## Work order:
Copy the material from its start through the line containing "How many col_2 values are between 0 and 1?", swapping "biggest" for "largest" and changing nothing else.

## Information provided:
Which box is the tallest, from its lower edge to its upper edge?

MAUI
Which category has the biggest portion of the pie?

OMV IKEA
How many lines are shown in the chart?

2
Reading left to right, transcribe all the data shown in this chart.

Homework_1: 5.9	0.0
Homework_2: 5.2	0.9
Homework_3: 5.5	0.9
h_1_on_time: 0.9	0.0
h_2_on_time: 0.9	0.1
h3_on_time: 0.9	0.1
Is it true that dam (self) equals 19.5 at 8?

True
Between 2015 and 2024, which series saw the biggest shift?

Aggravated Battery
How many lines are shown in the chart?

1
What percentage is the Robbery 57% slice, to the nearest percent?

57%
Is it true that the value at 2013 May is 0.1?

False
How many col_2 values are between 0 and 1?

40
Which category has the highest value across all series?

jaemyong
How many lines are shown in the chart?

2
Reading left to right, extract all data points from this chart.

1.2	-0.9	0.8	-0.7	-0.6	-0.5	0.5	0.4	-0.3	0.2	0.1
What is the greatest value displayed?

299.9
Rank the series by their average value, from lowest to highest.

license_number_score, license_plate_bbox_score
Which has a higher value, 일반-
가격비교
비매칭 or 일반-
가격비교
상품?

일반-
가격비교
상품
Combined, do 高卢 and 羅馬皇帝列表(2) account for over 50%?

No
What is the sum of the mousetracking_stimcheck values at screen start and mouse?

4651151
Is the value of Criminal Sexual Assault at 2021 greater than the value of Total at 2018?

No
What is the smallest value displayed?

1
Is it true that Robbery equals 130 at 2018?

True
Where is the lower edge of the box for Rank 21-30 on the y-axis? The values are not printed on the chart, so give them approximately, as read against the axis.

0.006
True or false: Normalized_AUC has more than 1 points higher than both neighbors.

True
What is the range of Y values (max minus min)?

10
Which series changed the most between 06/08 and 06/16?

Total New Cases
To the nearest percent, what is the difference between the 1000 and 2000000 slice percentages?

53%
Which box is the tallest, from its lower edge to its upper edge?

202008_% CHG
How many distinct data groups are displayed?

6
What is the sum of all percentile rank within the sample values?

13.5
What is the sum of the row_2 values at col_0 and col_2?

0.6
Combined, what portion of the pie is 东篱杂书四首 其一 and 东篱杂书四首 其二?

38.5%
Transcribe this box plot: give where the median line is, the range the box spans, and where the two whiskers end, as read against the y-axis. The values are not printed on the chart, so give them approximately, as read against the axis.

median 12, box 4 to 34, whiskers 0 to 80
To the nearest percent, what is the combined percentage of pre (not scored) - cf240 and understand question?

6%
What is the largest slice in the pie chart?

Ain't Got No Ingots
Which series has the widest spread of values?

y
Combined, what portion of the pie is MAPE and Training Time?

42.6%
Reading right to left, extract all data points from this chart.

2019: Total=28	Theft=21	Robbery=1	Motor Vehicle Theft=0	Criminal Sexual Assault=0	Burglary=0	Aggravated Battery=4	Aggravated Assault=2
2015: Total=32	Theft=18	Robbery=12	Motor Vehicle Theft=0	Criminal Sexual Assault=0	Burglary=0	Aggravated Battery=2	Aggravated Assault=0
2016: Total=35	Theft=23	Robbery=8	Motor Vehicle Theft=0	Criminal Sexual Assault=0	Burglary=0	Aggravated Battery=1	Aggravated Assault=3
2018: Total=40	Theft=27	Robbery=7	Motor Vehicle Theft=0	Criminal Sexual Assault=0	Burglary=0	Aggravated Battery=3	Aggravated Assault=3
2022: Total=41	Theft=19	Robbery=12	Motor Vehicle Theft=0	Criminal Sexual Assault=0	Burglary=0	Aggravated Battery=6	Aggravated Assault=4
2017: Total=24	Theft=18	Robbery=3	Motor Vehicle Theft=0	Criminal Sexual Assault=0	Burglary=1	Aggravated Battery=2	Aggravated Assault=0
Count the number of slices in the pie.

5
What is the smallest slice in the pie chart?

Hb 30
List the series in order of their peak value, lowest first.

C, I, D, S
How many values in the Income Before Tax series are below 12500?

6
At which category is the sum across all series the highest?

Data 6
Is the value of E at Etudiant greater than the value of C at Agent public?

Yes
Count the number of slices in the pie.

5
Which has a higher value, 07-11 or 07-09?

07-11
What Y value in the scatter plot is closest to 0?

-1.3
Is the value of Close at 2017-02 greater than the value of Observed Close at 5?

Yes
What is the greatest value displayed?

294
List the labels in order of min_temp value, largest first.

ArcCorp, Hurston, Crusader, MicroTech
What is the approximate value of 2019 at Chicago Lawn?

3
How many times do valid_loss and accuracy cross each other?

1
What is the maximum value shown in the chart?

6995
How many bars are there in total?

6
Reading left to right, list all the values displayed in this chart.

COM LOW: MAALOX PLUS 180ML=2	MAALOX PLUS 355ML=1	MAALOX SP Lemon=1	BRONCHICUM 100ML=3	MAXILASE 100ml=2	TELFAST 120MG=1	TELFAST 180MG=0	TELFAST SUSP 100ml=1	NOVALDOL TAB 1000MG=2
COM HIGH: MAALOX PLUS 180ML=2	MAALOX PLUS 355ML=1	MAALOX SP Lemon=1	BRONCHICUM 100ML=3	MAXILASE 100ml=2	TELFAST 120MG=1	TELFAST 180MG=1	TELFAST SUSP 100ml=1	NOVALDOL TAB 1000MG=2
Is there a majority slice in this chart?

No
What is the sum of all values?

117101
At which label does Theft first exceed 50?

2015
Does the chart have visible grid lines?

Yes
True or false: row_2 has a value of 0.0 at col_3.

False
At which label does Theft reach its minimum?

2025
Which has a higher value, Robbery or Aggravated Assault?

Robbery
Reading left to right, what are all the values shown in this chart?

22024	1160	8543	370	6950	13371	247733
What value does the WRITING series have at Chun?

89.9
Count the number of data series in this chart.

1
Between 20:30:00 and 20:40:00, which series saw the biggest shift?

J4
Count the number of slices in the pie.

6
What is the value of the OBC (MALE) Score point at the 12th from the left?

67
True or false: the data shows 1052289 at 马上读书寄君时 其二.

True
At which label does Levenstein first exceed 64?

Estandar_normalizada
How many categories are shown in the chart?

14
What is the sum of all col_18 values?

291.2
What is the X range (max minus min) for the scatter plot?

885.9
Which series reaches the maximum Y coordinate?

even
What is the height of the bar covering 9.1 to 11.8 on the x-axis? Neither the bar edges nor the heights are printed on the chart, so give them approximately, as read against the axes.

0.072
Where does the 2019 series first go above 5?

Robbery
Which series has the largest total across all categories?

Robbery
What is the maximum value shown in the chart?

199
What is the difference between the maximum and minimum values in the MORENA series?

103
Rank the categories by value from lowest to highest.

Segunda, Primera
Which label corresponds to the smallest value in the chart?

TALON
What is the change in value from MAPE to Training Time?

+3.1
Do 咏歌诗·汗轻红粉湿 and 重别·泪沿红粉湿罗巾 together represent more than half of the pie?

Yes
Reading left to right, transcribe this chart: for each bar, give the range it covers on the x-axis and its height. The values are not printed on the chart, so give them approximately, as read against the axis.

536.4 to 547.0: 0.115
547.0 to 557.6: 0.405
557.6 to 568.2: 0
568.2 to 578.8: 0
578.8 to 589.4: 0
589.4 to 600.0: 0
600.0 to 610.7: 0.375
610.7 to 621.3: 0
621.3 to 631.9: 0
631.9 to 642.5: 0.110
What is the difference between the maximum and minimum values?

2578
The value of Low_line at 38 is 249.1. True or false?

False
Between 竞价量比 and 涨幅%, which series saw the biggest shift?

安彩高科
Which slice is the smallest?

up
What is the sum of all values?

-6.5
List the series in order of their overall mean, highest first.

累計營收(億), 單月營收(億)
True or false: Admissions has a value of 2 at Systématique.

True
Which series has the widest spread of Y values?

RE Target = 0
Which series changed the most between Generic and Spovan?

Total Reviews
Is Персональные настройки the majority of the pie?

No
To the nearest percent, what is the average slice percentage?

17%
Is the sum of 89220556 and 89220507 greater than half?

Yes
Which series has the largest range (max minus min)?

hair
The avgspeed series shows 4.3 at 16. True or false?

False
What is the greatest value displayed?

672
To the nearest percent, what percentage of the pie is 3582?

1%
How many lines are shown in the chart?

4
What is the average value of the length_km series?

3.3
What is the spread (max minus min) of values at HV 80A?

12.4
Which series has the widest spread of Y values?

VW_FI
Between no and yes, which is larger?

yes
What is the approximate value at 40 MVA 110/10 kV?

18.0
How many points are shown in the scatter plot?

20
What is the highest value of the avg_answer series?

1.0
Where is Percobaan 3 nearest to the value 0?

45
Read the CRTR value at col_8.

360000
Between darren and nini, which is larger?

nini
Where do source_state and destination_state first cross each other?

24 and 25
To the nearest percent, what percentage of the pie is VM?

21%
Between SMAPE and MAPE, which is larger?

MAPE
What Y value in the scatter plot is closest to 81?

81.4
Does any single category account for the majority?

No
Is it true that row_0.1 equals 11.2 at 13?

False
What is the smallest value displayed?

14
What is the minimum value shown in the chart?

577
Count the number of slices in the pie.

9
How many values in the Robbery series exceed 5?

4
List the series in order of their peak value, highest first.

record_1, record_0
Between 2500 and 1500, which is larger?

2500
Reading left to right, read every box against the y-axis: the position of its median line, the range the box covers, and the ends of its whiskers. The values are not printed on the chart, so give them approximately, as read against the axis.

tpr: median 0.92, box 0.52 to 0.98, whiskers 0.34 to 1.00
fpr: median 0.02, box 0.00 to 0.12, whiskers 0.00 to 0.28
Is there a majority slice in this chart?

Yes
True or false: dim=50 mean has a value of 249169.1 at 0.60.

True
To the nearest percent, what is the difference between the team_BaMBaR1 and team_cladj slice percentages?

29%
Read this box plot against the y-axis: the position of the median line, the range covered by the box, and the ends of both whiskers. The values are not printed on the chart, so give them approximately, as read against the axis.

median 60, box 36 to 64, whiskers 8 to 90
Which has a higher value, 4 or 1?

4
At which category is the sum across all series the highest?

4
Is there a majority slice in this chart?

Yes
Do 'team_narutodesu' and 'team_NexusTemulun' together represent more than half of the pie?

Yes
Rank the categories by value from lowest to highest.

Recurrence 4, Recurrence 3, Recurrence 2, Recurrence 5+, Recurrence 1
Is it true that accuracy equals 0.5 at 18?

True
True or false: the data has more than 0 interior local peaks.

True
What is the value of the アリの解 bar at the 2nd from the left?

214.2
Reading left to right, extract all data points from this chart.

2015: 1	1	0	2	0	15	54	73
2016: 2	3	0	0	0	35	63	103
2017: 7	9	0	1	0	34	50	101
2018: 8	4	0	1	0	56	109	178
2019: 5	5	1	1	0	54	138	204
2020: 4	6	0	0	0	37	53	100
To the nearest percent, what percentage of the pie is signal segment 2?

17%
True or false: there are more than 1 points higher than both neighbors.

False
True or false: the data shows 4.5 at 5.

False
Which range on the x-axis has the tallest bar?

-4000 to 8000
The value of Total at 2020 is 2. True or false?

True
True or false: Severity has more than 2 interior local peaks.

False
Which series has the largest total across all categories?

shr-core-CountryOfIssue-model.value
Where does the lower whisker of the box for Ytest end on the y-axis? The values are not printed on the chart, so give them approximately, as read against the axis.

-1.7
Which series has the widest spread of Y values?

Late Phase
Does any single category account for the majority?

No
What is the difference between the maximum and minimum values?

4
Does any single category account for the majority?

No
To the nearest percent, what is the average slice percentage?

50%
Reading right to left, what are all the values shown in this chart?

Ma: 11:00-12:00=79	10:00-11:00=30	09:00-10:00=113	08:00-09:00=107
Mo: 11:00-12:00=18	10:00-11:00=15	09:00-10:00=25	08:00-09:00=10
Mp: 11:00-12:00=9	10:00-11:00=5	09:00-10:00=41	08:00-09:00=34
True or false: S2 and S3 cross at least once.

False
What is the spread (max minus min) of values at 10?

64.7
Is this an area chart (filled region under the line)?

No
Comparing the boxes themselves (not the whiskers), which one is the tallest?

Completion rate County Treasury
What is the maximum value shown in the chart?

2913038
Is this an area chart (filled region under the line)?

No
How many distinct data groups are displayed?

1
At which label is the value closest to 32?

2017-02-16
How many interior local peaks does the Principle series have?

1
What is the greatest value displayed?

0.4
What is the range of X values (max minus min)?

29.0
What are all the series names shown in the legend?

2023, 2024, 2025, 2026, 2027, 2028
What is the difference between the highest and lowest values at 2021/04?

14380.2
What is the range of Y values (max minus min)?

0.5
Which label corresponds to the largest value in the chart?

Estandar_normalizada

## Response area:
Which box is the tallest, from its lower edge to its upper edge?

MAUI
Which category has the largest portion of the pie?

OMV IKEA
How many lines are shown in the chart?

2
Reading left to right, transcribe all the data shown in this chart.

Homework_1: 5.9	0.0
Homework_2: 5.2	0.9
Homework_3: 5.5	0.9
h_1_on_time: 0.9	0.0
h_2_on_time: 0.9	0.1
h3_on_time: 0.9	0.1
Is it true that dam (self) equals 19.5 at 8?

True
Between 2015 and 2024, which series saw the largest shift?

Aggravated Battery
How many lines are shown in the chart?

1
What percentage is the Robbery 57% slice, to the nearest percent?

57%
Is it true that the value at 2013 May is 0.1?

False
How many col_2 values are between 0 and 1?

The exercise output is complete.